Iraqi Bloggers Roundup

Thursday, September 30, 2004

Welcome to Iraqi Bloggers Anonymous

Hi. My name is Louise and I’m an Iraqi Blog addict. As you may have already read, Torch has graciously offered me a cameo appearance on his (her?) blog. With any luck, I’ll be guest blogging about once a week. Thanks for the invite, Torch. I hope I don’t disappoint, or worse yet, get myself banned.

Torch does a great job of summarizing and critiquing Iraqi bloggers, so what I would like to focus on is the discussions by my fellow Iraqi Blog addicts. Be warned, though, I don’t suffer fools gladly.

However, this week all I'm going to do is wax philosophically on what Iraqi Bloggers, and those of us who are addicted to them, do for the world. First and foremost – do we learn a lot from each other!! The information that we share in the comments section augments the various points of view expressed by our favorite bloggers and every week there are invariably some great links to insightful news items and documents found on the web that anyone can read.

Anyone who has been reading the Iraqi blogs for the last while (some of them have been around for a year or more now) will know that we have witnessed a very strong bond develop between the bloggers and their loyal readers. This bond, IMHO, is itself a most valuable tool for promoting democracy and defeating terror. Those Iraqis who are blogging, or who are just posting their comments on Iraqi blogs, seem to have their resolve strengthened by the support we are giving them. And that support is genuine, as illustrated by how much we all worry when a blogger mysteriously disappears for a long time. Some of our Iraqi friends have had to deal with extreme crises and have shared that with us, and seem grateful that the world is bearing witness to their struggles. Just as their first hand accounts of what is really going on is important to us, our witness to their trials is important to them.

One of the really cool things about the Iraqi blogs is that those Iraqi bloggers and commenters who are still in Iraq are experiencing the exhilaration of freedom of expression for the first time. They are free to criticize not only the former regime, but the current interim government as well.

It is an understatement to say that we are witnessing the emergence of an extremely powerful tool for the whole of humanity - the Internet, which, through the vehicle of blogs, is giving voice to ordinary people the world over and Iraqi bloggers are the pioneers.
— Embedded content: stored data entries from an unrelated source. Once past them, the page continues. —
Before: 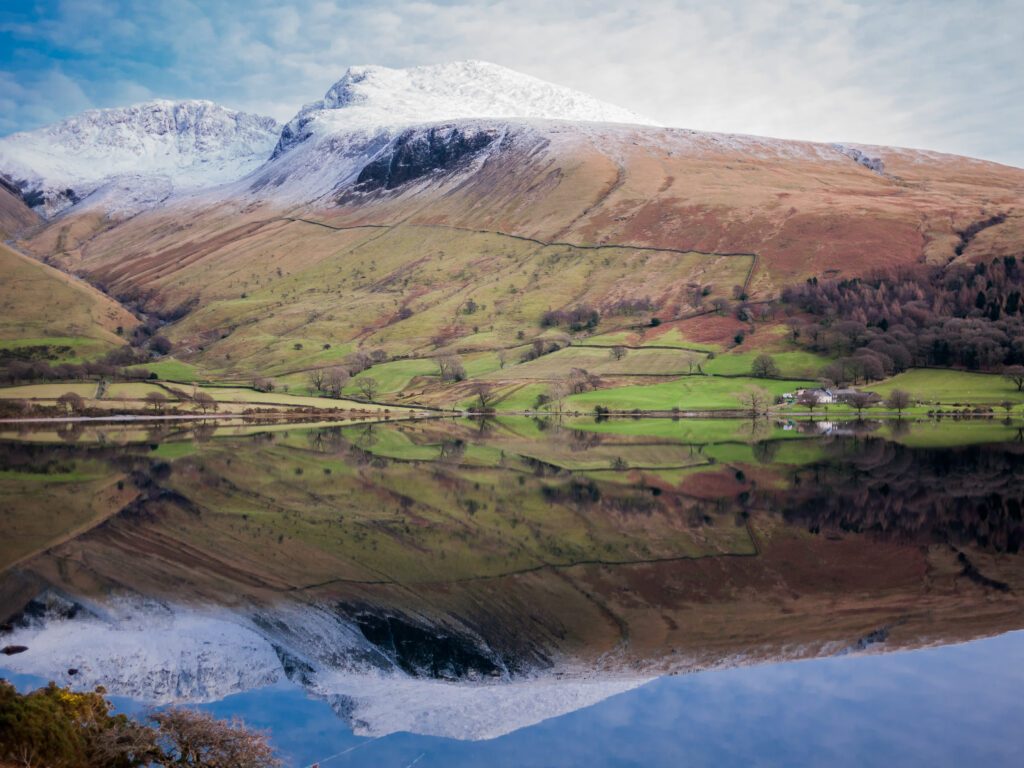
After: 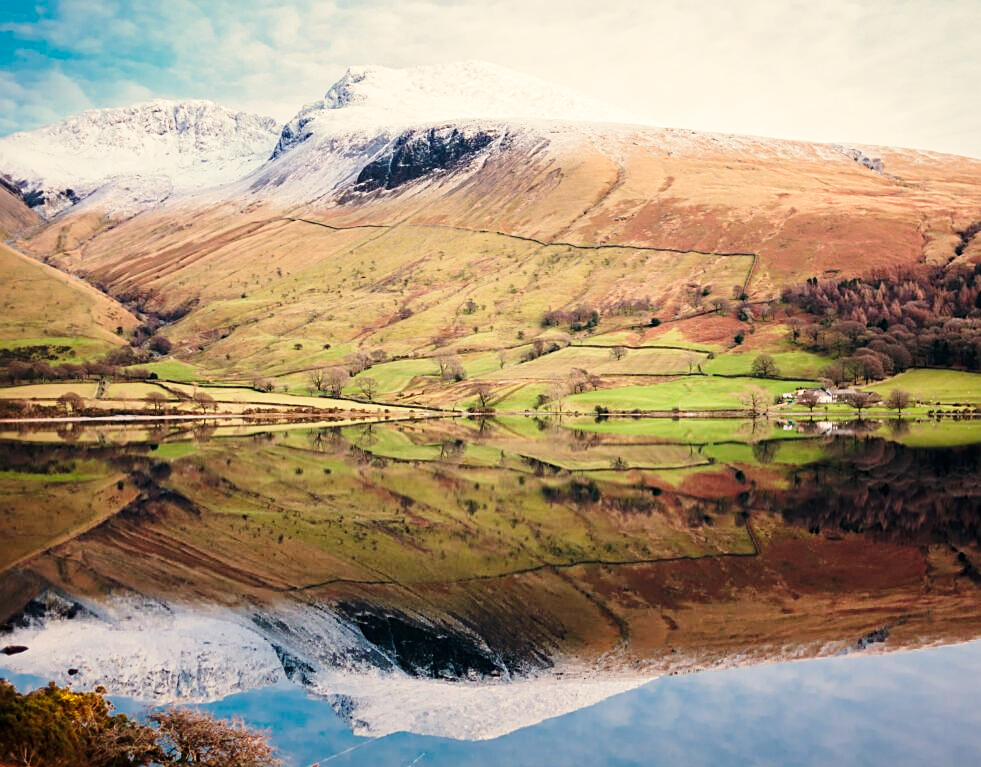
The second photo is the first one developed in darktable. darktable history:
white balance: red 1.123, blue 0.83
exposure: exposure -0.041 EV, compensate highlight preservation false
sharpen: on, module defaults
base curve: curves: ch0 [(0, 0) (0.028, 0.03) (0.121, 0.232) (0.46, 0.748) (0.859, 0.968) (1, 1)], preserve colors none
crop: right 4.126%, bottom 0.031%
They are spreading the call for freedom and are showing others what needs to be done.

Do I believe democracy, the rule of law and respect for human rights can be achieved in Iraq? You bet. Throughout human history great ideas have spread across vast reaches of the globe, spread through such mediums as trade and the printing press, technology of transportation and communication, not to mention inveterate travelers like Marco Polo and Ibn Battuta. In our modern age, thanks to things like the Internet, the speed with which new ideas and deeper understanding of events spread and take hold is phenomenal. We're talking a few decades, perhaps even less, where such movements once took centuries. It's the domino theory again, but I believe it will happen and I believe the war in Iraq is one of the critical tipping points along the way. No wonder I'm an addict.

Let me close by wishing Fayrouz a Happy Anniversary!! Her blog will be a year old in just a few days. Blog on, Fayrouz! You are a gentle ambassador of peace and goodwill.